◆ Text:
The Earth’s climate is changing. We face grave risks and there are already signs of change in the increased frequency of extreme weather conditions globally.
Remote sensing of the Earth from space is the main way we have to obtain the trustable global data needed to understand climate change and to provide information that enables policy makers to adopt appropriate mitigation and adaptation strategies.
Detecting a climate trend for key observable parameters of the Earth system requires observations over decades. The natural variability of the Earth’s climate system means that, even with a perfect instrument (no uncertainty), measurements must be taken over multiple decades to ensure that any detected change is large enough to be separated from short-term climate anomalies, long-term cycles, or volcanos etc. To obtain multi-decadal records, observations need to be stable and accurate, often within a few tenths of a percent per decade. In many cases, this requires measurement uncertainties that are normally only realisable in the laboratories of National Metrology Institutes (NMIs), such as the UK National Physical Laboratory (NPL).

Domestic policy has committed the UK to achieving net-zero emissions by 2050, and internationally, the Paris Agreement requires significant decarbonisation to keep average global temperature increases well below 2°C (ideally below 1.5°C). Meeting these extremely challenging goals requires immediate, sustained and significant annual drops in greenhouse gas emissions and a simultaneous increase in carbon sinks (in soils, forests and ocean phytoplankton or through artificial sinks/extraction). The UN Sustainable Development Goal framework balances climate needs – and related urgent environmental challenges caused by, for example, pollution, habitat and biodiversity loss and freshwater reduction – against the human need to “leave no one behind” and to allow fair, and sustainable, economic and social development across the whole world.
To mitigate and adapt to climate change and to provide a timely “feedback loop” on the climate response to human actions, decision makers in governments, industry and non-governmental organisations need access to trustworthy differentiating information about the historical, current and future state of the climate and status of anthropogenic greenhouse gas emissions, water and land use changes. Such information is provided as a result of direct observations and collated in ‘inventories’, near real-time analyses and climate services, in longer duration climate data records of essential climate variables (ECVs) and in the outputs of climate models (as predictions or reanalyses of historical climates).
Figure 1 shows a conceptual value chain for how environmental information is used in decision making. Climate policy in governments and commerce leads to changes in greenhouse gas sources (emissions) and sinks (land use). Direct observations of sources and sinks provide a short feedback loop (golden arrows in Figure 1) for policy decisions.

◆ Using the information:
1) Answer these questions from the climate text:
(a) By what year has domestic policy committed the UK to achieving net-zero emissions?
(b) Which institution is named as an example of a National Metrology Institute?
(c) What color are the arrows in Figure 1 that mark the short feedback loop for policy decisions?
2) Return, word for word, the part of the climate text that opens with the words containing "The Earth’s climate is" and closes with "weather conditions globally.".
Use only the climate text for your answers.

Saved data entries

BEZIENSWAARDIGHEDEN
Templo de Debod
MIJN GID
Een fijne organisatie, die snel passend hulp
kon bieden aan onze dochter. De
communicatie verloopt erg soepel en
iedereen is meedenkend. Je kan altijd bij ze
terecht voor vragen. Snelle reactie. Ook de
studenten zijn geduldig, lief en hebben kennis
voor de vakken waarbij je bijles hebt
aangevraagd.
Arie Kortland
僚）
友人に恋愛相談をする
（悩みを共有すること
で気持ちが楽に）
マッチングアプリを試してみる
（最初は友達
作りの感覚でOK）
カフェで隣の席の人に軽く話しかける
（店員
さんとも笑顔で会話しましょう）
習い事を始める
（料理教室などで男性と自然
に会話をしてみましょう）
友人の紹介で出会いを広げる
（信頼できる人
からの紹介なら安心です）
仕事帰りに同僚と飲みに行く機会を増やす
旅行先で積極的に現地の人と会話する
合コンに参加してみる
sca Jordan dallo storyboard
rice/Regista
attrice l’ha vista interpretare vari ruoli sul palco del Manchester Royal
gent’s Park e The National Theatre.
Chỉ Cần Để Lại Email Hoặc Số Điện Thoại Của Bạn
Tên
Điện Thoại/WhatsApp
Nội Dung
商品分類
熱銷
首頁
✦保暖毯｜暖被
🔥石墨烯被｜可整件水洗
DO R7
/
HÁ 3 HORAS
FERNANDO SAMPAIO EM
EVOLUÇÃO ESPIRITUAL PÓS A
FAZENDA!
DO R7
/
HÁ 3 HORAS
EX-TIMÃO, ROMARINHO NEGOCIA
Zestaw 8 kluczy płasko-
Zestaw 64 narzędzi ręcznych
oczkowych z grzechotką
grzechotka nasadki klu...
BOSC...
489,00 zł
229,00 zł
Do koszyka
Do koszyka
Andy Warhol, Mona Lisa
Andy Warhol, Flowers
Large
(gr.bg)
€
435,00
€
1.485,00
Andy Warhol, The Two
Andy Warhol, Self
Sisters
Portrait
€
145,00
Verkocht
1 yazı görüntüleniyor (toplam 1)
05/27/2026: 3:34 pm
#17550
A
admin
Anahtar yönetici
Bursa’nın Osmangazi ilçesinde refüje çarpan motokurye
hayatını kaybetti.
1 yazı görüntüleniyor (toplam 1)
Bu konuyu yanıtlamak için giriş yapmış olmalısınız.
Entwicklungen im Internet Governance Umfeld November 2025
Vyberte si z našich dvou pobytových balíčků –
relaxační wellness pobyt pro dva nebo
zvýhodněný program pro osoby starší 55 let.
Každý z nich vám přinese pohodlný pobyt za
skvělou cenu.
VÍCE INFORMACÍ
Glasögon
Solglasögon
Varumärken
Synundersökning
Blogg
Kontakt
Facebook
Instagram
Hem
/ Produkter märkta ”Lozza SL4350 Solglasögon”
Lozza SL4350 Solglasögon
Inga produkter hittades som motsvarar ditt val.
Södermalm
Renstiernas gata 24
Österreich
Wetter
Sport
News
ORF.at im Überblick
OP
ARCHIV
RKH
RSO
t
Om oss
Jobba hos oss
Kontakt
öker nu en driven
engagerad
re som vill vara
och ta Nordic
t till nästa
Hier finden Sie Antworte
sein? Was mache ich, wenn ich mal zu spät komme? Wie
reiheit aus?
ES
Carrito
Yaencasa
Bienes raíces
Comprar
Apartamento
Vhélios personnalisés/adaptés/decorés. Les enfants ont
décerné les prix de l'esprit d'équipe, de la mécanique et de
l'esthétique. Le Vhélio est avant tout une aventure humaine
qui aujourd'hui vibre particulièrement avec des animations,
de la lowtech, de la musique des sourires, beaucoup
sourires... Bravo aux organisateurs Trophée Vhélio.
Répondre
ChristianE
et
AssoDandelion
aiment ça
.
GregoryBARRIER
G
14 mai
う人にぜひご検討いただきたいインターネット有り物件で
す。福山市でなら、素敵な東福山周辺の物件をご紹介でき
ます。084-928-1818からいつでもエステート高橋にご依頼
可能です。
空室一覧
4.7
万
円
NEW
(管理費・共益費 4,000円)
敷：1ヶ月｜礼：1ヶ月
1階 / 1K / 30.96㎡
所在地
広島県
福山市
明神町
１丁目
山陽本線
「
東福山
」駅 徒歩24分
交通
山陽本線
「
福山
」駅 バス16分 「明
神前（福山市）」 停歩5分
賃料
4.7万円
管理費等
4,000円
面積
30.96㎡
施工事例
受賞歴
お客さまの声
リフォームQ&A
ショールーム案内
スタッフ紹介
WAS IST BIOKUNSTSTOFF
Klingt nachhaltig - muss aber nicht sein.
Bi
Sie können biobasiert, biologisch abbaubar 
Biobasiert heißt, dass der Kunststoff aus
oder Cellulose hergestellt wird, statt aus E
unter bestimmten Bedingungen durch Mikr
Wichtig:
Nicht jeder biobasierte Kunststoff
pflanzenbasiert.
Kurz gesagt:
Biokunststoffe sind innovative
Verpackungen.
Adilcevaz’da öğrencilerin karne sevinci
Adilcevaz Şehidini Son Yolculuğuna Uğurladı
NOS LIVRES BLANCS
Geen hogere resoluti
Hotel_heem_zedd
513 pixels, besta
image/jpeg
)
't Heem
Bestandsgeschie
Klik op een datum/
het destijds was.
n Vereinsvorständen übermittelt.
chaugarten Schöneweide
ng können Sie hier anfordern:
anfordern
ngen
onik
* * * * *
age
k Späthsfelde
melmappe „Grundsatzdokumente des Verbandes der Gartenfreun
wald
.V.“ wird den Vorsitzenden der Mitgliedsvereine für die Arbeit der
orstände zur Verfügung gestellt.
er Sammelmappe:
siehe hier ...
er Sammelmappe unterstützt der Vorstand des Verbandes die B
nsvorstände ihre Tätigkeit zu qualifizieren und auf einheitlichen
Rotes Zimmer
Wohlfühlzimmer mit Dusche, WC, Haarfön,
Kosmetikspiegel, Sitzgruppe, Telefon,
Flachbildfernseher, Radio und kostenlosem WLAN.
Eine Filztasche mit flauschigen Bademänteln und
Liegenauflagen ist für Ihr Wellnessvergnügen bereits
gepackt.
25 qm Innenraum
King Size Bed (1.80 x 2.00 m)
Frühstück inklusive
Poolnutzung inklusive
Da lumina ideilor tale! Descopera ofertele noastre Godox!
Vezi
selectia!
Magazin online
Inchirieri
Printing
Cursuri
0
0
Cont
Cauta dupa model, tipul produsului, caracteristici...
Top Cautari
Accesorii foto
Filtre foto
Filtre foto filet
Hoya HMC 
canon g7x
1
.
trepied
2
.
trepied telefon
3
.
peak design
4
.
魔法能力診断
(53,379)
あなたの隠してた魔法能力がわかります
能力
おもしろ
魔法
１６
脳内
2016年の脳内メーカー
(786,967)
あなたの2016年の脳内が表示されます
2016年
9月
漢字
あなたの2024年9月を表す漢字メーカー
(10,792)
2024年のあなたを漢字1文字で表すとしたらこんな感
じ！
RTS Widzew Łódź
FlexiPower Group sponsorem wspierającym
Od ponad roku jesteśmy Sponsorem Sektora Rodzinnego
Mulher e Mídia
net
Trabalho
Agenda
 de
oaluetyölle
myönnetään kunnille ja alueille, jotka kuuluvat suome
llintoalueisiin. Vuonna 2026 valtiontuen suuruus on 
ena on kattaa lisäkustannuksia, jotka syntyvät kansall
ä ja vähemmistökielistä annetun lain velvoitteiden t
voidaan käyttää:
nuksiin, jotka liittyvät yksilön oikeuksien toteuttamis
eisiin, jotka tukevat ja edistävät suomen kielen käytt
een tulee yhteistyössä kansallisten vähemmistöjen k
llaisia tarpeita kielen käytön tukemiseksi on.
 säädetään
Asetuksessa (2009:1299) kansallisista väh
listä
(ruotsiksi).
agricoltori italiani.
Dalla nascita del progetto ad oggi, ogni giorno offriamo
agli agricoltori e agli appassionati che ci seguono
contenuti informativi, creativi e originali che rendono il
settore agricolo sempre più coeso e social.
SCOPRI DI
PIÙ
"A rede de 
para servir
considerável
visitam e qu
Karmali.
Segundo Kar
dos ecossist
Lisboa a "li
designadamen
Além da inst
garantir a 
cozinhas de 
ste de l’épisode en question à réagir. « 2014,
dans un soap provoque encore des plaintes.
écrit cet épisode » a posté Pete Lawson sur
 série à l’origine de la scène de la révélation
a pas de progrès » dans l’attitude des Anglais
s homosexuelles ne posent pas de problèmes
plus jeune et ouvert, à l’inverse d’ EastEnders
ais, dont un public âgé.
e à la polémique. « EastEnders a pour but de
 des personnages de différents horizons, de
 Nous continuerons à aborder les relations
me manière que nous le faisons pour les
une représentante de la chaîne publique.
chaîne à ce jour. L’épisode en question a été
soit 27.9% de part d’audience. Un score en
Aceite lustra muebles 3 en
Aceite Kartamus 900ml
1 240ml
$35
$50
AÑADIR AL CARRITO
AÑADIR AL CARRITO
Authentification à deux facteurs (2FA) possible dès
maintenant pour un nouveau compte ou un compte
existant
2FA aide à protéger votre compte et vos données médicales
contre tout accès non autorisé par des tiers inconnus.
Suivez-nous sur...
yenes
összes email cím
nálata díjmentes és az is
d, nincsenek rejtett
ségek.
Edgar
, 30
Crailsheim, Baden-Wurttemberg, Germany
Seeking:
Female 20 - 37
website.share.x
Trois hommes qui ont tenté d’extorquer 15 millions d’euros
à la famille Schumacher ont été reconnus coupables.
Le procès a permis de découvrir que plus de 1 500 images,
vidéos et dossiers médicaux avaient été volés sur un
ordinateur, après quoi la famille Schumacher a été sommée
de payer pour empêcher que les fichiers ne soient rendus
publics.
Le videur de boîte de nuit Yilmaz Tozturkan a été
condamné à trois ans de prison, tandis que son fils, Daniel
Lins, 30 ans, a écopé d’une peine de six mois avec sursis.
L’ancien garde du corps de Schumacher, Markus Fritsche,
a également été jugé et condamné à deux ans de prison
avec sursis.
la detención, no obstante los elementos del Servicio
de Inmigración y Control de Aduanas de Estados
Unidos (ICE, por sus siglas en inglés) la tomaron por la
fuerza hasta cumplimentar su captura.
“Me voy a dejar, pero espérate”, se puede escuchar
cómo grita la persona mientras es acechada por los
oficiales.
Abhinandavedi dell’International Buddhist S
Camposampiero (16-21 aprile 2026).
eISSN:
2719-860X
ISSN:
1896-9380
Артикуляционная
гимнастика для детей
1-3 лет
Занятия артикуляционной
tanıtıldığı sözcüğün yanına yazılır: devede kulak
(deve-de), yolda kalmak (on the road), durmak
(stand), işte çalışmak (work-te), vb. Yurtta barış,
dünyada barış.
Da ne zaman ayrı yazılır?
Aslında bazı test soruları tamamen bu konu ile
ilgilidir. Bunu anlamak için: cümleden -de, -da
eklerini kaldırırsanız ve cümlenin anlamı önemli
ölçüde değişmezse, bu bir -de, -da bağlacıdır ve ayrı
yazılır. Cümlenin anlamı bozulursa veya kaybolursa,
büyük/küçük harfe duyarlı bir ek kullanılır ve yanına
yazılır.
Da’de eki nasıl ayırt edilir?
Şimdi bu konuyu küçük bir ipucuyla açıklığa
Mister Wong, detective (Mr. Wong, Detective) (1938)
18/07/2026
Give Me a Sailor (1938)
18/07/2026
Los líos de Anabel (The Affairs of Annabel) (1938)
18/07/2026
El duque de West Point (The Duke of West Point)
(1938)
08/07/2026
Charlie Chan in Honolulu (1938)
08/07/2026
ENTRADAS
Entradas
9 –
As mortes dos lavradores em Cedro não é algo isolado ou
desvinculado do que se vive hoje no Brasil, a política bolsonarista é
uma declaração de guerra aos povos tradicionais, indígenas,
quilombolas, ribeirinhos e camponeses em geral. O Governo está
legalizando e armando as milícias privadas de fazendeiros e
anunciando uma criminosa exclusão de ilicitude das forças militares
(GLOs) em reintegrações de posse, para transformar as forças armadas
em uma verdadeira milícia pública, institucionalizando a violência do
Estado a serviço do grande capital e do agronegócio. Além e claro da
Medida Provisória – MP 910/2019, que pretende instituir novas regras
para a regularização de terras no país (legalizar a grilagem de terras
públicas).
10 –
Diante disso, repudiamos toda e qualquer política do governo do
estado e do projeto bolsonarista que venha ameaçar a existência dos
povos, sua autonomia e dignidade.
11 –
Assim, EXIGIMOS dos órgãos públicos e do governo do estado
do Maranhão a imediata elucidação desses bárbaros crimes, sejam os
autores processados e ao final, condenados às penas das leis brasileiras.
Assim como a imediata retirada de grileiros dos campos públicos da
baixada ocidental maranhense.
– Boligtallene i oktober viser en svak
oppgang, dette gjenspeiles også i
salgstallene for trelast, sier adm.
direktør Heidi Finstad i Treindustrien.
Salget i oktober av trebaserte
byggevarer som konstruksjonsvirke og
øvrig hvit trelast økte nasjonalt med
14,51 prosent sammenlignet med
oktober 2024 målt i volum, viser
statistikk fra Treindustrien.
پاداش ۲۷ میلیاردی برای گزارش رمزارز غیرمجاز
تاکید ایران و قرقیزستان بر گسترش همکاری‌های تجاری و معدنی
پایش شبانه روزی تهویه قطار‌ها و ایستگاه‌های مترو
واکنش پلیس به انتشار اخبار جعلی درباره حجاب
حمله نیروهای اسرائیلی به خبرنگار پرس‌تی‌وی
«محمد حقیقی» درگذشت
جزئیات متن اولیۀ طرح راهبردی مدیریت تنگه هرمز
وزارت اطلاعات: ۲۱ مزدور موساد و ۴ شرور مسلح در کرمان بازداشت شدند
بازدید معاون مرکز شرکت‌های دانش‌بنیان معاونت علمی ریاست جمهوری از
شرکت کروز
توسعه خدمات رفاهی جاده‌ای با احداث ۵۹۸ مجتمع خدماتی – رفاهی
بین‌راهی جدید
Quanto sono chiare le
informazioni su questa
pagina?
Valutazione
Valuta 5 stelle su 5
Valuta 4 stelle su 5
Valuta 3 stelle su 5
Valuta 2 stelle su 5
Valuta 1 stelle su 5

◆ Responses:
1)
(a) 2050
(b) The UK National Physical Laboratory (NPL)
(c) Golden

2)
The Earth’s climate is changing. We face grave risks and there are already signs of change in the increased frequency of extreme weather conditions globally.